(Extracted data entries)
· · · · · · ·

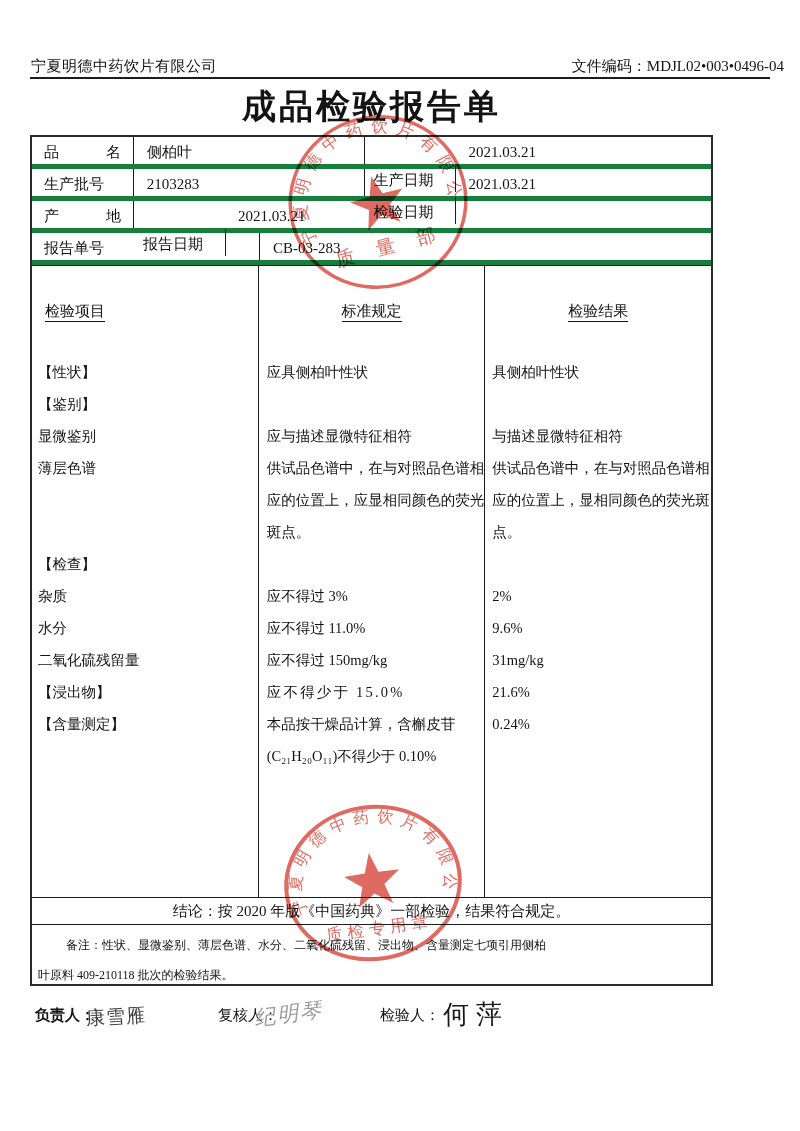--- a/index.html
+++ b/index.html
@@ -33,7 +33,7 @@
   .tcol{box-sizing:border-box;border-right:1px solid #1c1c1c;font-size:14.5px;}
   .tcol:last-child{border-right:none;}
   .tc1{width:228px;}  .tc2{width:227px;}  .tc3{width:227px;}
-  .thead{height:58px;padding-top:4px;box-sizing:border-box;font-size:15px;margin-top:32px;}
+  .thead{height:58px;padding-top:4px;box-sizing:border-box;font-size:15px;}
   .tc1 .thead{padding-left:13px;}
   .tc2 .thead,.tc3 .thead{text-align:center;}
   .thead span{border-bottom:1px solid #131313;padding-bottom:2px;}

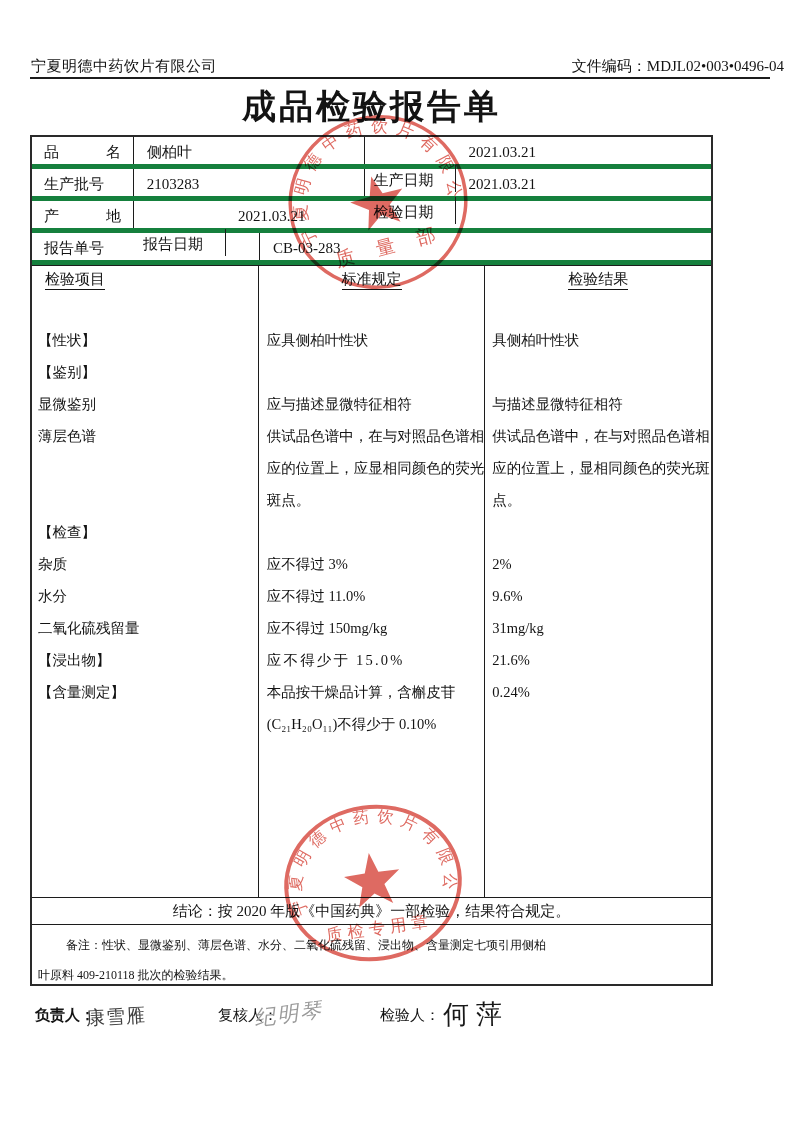--- a/index.html
+++ b/index.html
@@ -150,7 +150,6 @@
     <div class="concl">结论：按 2020 年版《中国药典》一部检验，结果符合规定。</div>
     <div class="remark">
       <div class="rline">备注：性状、显微鉴别、薄层色谱、水分、二氧化硫残留、浸出物、含量测定七项引用侧柏</div>
-      <div class="rline">叶原料 409-210118 批次的检验结果。</div>
     </div>
   </div>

· · · · · · ·

Reproduce the entries above exactly, though not their pictures.

--- a/index.html
+++ b/index.html
@@ -33,7 +33,7 @@
   .tcol{box-sizing:border-box;border-right:1px solid #1c1c1c;font-size:14.5px;}
   .tcol:last-child{border-right:none;}
   .tc1{width:228px;}  .tc2{width:227px;}  .tc3{width:227px;}
-  .thead{height:58px;padding-top:4px;box-sizing:border-box;font-size:15px;margin-top:32px;}
+  .thead{height:58px;padding-top:4px;box-sizing:border-box;font-size:15px;}
   .tc1 .thead{padding-left:13px;}
   .tc2 .thead,.tc3 .thead{text-align:center;}
   .thead span{border-bottom:1px solid #131313;padding-bottom:2px;}

--- a/index.html
+++ b/index.html
@@ -150,7 +150,6 @@
     <div class="concl">结论：按 2020 年版《中国药典》一部检验，结果符合规定。</div>
     <div class="remark">
       <div class="rline">备注：性状、显微鉴别、薄层色谱、水分、二氧化硫残留、浸出物、含量测定七项引用侧柏</div>
-      <div class="rline">叶原料 409-210118 批次的检验结果。</div>
     </div>
   </div>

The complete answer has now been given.